If deflation becomes entrenched in the economy, companies will begin to feel that consumers are not willing to buy their products and services. When businesses need to start laying off staff, which means that these people will have less money to consume for, they will spend even less. Then the companies will sell less and less of their products and services, which in turn lowers the VAT revenue for the government, and the negative spiral continues.
Sweden at risk of prolonged deflation
As several newspapers and TV-channels have reported recently, Sweden has slipped into deflation. Prices fell by 1.2% in January. Contributing factors to the deflation are falling prices on clothes, shoes, oil, transport and travel packages. Especially the price of oil has gone down considerably, which is a commodity that strongly influences the price of many other products and even services. In response to this, the Swedish central bank announced the introduction of a negative interest rate of 0.10%, commencing February 18th (2016).

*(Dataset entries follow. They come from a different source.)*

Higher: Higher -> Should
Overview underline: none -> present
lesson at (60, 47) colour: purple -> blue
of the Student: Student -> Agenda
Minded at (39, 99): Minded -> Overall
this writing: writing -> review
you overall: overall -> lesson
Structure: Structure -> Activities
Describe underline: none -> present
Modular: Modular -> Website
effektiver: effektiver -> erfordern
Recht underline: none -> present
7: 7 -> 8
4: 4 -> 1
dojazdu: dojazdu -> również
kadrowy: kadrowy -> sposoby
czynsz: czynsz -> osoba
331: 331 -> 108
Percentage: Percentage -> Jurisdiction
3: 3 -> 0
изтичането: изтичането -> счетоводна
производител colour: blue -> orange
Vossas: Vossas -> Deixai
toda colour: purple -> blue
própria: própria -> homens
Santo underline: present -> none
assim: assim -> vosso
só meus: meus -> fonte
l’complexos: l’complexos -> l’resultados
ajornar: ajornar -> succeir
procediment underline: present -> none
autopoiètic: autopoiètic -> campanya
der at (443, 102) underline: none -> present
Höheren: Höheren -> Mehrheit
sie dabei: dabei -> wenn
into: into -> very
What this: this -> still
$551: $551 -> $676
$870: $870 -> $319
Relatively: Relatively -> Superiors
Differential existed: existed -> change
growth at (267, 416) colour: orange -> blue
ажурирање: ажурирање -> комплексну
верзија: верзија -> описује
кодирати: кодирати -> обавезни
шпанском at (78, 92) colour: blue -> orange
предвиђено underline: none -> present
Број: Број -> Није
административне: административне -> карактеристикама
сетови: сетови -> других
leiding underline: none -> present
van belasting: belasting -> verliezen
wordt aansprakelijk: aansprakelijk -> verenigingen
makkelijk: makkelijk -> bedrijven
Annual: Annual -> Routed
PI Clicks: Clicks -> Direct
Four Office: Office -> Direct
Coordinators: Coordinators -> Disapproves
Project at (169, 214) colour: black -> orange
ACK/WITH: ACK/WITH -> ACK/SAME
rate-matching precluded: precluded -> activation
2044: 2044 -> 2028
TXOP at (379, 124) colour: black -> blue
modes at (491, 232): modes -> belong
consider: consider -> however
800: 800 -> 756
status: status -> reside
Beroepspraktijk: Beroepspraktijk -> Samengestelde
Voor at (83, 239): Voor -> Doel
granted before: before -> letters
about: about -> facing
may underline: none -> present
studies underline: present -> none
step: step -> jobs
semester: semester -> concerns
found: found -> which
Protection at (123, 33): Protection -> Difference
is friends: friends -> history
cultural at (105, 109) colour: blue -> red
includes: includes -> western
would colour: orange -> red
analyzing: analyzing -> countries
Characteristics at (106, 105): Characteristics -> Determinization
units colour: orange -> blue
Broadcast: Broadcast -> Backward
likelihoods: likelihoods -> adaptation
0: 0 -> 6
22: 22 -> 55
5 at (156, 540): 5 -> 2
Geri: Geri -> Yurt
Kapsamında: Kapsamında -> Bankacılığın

How do you cure deflation?
In order to prevent deflation or get out of the dark deflationary hole if you get stuck there, you must be ensured that there will be inflation in the economy instead. Inflation is the opposite of deflation and simply means that prices go up and consumption is increasing. It is cheaper to buy today than tomorrow. To bring inflation into the economy, you need to increase the money supply by directly printing new money or allowing the banks to create more loans, which is the same thing as creating money out of thin air. When there are more dollars on the market, the value of each individual dollar decreases. Anyone who sells products will continually be raising the prices to get the same real value. Similarly, the actual value of loans are reduced during inflation, because the credit is taken out on, e.g. 50000 USD and if salaries and prices continuously increase, the $50K loan is worth less, and hence easier to repay. Inflation, therefore, favour borrowers but is negative for banks. This means that in order to wipe out deflation, you will need a little more inflation, but not too much. In fact, that is why the Swedish central bank (Riksbanken) has a target to keep the inflation at 2% in the economy per year, thereby keeping the wheels turning at a suitable pace (in theory). In reality, it would probably be better to let the inflation and interest rates float freely as most currency rates do.
Modern economies are like the Roman Empire
It’s possible to draw a parallel from today’s economies to the Roman Empire’s rise and fall. As long as Rome expanded their territory and grew, the empire was prosperous, but as soon as the expansion slowed down and stopped the Roman Empire fell apart – Just like modern economies. The economies of today require continuous growth and as soon as the economy stops growing it rapidly deteriorates.
The first inflation – precious metals from South America
The first real inflationary wave arose between the years 1470-1650 when Spain brought home some 181 tons of gold and 16,000 tonnes of silver from South America, which they had stolen from the conquered Aztecs and Incas. The Spanish king used this gold and silver to pay off interests and loans it had signed up for to continue their war against England among others. The Interest went to early banks in Antwerp and Genoa. All this gold and silver created a strong inflation in Europe. As we noted earlier, inflation is an increase in money supply in the economy. Hence it is now understood that you should not bring in too much new capital in the economy at once, but to do it gradually and moderately. It is exactly that the Swedish central bank is now trying to do by buying government bonds and paying for them with newly printed money.